### Exercise description
Where a line in the entries below contains the word "Widow", it counts; give the total by itself.

[[ Extracted information open ]]

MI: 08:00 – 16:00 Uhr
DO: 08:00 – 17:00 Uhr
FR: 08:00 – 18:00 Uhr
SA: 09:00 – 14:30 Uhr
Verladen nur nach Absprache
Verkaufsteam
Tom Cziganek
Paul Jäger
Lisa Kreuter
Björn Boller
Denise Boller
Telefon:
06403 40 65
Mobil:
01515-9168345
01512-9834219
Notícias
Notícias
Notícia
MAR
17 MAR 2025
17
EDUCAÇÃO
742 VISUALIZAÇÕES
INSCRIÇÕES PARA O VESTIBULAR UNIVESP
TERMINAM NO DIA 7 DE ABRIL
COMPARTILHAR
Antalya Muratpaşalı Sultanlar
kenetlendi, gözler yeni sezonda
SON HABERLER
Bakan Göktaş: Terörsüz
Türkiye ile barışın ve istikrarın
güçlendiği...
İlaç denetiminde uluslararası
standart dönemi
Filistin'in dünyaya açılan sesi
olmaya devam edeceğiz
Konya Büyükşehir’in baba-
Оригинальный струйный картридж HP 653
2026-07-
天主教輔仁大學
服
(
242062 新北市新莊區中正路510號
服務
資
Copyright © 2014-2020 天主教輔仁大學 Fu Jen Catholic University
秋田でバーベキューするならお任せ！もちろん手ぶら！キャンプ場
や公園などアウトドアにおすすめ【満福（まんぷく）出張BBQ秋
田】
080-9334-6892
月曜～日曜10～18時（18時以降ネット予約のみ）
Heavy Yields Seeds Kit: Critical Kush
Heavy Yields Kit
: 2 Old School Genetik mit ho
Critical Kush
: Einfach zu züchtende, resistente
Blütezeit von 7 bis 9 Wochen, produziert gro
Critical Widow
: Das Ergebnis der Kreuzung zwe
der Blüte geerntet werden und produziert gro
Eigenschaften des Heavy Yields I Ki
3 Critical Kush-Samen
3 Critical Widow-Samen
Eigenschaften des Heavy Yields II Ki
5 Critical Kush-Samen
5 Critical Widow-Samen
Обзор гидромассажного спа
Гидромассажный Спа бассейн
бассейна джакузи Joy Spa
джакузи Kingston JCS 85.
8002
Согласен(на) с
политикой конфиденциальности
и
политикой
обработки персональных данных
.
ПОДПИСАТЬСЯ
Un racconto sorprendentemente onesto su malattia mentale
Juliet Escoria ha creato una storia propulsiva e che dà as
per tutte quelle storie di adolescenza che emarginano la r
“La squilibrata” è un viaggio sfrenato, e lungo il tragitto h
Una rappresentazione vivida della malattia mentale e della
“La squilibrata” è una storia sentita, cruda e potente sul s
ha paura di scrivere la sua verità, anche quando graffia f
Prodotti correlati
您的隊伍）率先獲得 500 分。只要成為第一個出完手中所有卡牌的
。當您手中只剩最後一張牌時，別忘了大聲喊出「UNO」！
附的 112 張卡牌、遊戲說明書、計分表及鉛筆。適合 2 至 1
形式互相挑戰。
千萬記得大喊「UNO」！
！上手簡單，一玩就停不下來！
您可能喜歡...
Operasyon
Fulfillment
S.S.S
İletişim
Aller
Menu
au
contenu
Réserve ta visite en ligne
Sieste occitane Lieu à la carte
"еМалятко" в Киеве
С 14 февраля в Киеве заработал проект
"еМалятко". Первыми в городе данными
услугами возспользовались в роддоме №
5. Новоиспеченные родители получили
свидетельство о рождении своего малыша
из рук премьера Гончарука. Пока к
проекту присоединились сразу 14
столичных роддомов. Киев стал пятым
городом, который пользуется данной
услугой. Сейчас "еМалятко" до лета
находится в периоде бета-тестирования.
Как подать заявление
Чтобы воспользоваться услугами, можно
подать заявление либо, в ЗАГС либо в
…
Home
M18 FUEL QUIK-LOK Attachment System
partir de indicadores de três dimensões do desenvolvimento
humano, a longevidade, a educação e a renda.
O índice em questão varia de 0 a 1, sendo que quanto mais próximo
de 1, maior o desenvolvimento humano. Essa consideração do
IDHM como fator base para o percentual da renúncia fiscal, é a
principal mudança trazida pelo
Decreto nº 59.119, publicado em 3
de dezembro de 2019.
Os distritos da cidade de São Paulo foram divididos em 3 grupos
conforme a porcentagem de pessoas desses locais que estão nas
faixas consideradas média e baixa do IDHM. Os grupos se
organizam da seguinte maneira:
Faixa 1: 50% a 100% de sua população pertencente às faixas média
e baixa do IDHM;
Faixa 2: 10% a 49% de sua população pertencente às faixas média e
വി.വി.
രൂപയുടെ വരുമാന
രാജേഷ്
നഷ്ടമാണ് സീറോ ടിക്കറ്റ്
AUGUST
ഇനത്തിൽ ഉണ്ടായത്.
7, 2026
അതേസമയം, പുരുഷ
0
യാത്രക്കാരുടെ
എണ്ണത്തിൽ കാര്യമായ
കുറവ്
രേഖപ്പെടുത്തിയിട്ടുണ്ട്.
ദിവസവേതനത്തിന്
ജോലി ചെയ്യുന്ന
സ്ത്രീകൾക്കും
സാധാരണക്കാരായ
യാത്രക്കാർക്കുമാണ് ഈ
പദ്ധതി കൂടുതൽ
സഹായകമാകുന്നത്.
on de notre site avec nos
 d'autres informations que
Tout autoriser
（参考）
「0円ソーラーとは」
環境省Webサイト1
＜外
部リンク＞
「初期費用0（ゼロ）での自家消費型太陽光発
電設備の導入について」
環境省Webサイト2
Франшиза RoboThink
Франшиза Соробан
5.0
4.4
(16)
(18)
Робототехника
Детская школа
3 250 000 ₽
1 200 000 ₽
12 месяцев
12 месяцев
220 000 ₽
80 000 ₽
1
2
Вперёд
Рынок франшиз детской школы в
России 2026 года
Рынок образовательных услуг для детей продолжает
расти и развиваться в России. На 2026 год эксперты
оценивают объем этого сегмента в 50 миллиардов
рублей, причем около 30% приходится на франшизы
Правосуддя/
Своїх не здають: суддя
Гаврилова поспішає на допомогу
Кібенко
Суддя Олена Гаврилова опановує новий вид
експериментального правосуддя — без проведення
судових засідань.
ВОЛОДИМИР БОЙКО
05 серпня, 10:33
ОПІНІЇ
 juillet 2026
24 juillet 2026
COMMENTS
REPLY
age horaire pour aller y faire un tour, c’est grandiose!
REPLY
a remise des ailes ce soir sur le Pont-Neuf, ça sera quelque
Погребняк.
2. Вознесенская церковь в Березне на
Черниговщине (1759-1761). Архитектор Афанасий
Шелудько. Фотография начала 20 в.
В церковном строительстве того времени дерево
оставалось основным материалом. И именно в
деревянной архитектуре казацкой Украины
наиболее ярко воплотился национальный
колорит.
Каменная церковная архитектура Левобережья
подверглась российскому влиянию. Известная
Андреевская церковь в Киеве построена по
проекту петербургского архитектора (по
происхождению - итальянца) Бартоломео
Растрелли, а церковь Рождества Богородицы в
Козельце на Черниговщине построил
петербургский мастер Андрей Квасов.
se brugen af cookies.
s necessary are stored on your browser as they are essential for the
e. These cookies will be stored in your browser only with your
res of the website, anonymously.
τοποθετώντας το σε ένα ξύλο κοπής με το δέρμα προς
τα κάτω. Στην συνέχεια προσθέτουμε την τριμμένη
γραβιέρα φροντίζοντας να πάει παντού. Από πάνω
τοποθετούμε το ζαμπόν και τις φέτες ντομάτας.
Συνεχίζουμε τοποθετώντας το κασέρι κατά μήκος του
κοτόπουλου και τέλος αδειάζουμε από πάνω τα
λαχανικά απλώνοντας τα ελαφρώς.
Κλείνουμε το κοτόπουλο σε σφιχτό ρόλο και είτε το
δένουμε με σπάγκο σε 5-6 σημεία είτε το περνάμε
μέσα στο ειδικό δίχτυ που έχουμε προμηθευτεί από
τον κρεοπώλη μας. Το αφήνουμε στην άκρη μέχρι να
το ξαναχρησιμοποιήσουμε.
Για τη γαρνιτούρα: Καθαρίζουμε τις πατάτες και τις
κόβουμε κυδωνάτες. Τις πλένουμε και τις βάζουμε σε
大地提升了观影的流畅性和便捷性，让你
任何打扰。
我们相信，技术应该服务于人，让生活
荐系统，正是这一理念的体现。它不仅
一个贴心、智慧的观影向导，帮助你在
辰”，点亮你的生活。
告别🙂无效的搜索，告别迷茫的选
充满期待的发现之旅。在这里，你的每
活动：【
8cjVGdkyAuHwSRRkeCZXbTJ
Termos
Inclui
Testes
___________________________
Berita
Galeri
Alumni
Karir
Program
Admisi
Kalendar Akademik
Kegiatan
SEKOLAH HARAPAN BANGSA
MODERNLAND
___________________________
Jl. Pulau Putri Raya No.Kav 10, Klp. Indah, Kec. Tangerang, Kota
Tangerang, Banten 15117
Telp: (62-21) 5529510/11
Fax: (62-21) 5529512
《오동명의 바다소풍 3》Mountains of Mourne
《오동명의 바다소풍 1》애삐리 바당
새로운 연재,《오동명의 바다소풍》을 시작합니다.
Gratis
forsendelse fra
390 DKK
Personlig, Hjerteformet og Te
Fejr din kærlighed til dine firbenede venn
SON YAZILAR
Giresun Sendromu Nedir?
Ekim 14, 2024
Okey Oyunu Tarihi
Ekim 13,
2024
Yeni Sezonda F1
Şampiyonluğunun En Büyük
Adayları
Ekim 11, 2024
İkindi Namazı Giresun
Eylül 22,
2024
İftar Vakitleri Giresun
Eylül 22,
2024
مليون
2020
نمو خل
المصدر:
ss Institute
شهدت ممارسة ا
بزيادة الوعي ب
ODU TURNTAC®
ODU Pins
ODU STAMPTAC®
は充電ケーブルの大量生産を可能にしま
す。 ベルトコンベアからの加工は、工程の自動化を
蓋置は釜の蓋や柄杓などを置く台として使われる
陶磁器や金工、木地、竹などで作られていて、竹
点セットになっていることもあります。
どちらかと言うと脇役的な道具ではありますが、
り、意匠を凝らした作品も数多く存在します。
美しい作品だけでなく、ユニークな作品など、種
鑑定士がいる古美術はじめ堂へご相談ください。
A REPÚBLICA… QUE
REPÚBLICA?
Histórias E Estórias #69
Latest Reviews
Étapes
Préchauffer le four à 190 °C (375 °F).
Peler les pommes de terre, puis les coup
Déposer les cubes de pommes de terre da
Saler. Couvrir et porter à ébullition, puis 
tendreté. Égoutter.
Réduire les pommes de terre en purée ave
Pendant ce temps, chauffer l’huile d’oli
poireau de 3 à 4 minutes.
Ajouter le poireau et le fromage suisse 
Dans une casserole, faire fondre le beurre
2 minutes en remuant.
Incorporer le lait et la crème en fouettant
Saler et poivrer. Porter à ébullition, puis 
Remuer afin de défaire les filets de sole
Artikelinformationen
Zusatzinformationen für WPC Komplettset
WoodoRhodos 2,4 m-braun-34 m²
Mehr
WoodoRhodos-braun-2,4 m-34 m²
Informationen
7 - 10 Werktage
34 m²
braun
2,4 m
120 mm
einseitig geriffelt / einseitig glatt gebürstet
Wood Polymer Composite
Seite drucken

[[ Extracted information closed ]]

### Reply
3